§ Required actions
[1] Decide whether each statement agrees with the pytask functional interface text below. Answer yes or no for each, and quote the deciding words of the text exactly.
(a) The second task in the workflow is created from a lambda function.
(b) The functional interface can be used only from the command line.
(c) The third task combines the two text files into one file.
[2] Write out the pytask functional interface text below from "from pathlib import" up to and including "into one file.", and swap "text files" for "output files".
[3] Extend the pytask functional interface text below, picking up right after its final line.

-- START Quoted text --

Functional Interface¶
pytask offers a functional interface to users who want more flexibility than is given by a command line interface. It even allows you to run pytask from a Python interpreter or a Jupyter notebook like this article here.
Let’s see how it works!
from pathlib import Path
from typing import Annotated
import pytask
from pytask import task
Here is a small workflow where two tasks create two text files and the third task merges both of them into one file.
One important bit to note here is that the second task is created from a lambda function. So, you can use dynamically defined functions to create tasks.
It also shows how easy it is to wrap any third-party function where you have no control over the signature, but you can still easily wrap them with pytask.
def task_create_first_file() -> Annotated[str, Path("first.txt")]:
return "Hello, "
task_create_second_file = task(
name="task_create_second_file", produces=Path("second.txt")
)(lambda *x: "World!")
def task_merge_files(
first: Path = Path("first.txt"), second: Path = Path("second.txt")
) -> Annotated[str, Path("hello_world.txt")]:
return first.read_text() + second.read_text()
Now, let us execute this little workflow.
session = pytask.build(
tasks=[task_create_first_file, task_merge_files, task_create_second_file]
)

-- END Quoted text --
-- START Extracted entries --

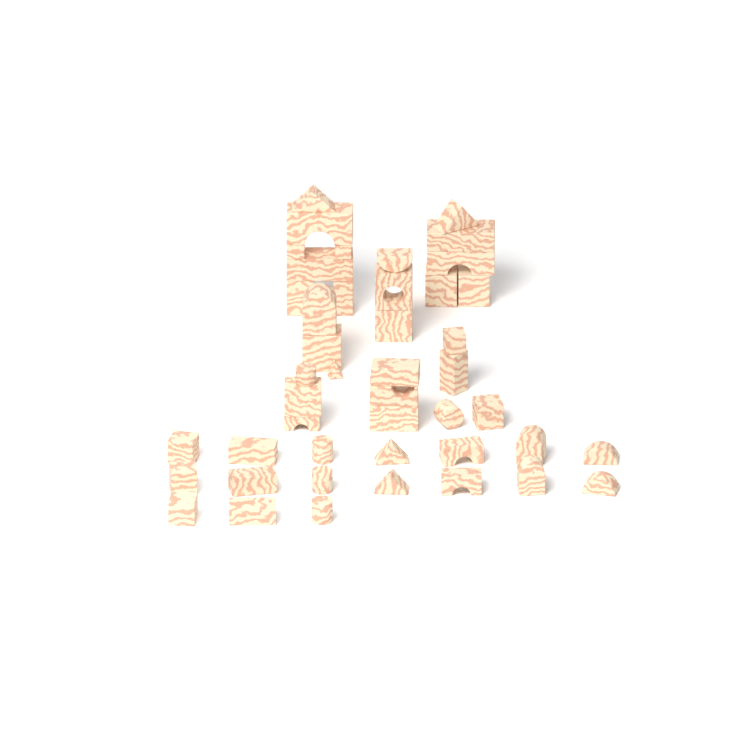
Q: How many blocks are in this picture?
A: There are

-- END Extracted entries --
-- START Extracted entries --

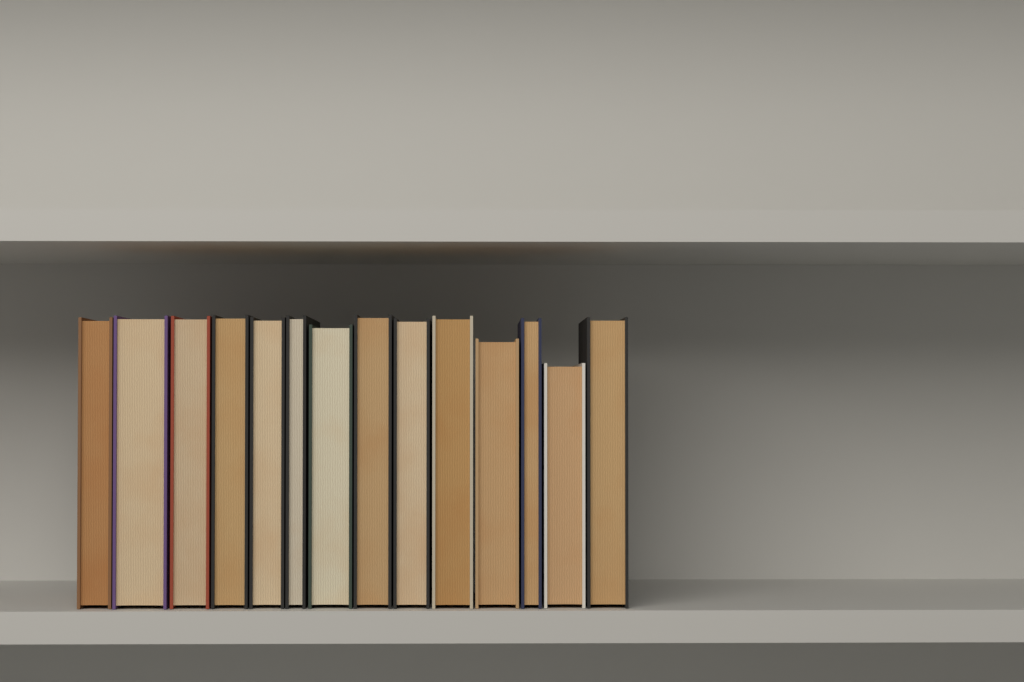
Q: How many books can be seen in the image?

-- END Extracted entries --

§ Task answers
[1]
(a) Yes: "the second task is created from a lambda function"
(b) No: "It even allows you to run pytask from a Python interpreter or a Jupyter notebook like this article here."
(c) Yes: "the third task merges both of them into one file"

[2]
from pathlib import Path
from typing import Annotated
import pytask
from pytask import task
Here is a small workflow where two tasks create two output files and the third task merges both of them into one file.

[3]
────────────────────────────────────────────── Start pytask session ───────────────────────────────────────────────
Platform: linux -- Python 3.13.3, pytask 0.5.9.dev101+gd0f4cb046, pluggy 1.6.0
Root: /home/docs/checkouts/readthedocs.org/user_builds/pytask-dev/checkouts/743
Collected 3 tasks.
╭─────────────────────────┬─────────╮ │ Task │ Outcome │ ├─────────────────────────┼─────────┤ │ task_create_first_file │ . │ │ task_create_second_file │ . │ │ task_merge_files │ . │ ╰─────────────────────────┴─────────╯
───────────────────────────────────────────────────────────────────────────────────────────────────────────────────
╭─────────── Summary ────────────╮ │ 3 Collected tasks │ │ 3 Succeeded (100.0%) │ ╰────────────────────────────────╯
──────────────────────────────────────────── Succeeded in 0.16 seconds ────────────────────────────────────────────
The information on the executed workflow can be found in the session.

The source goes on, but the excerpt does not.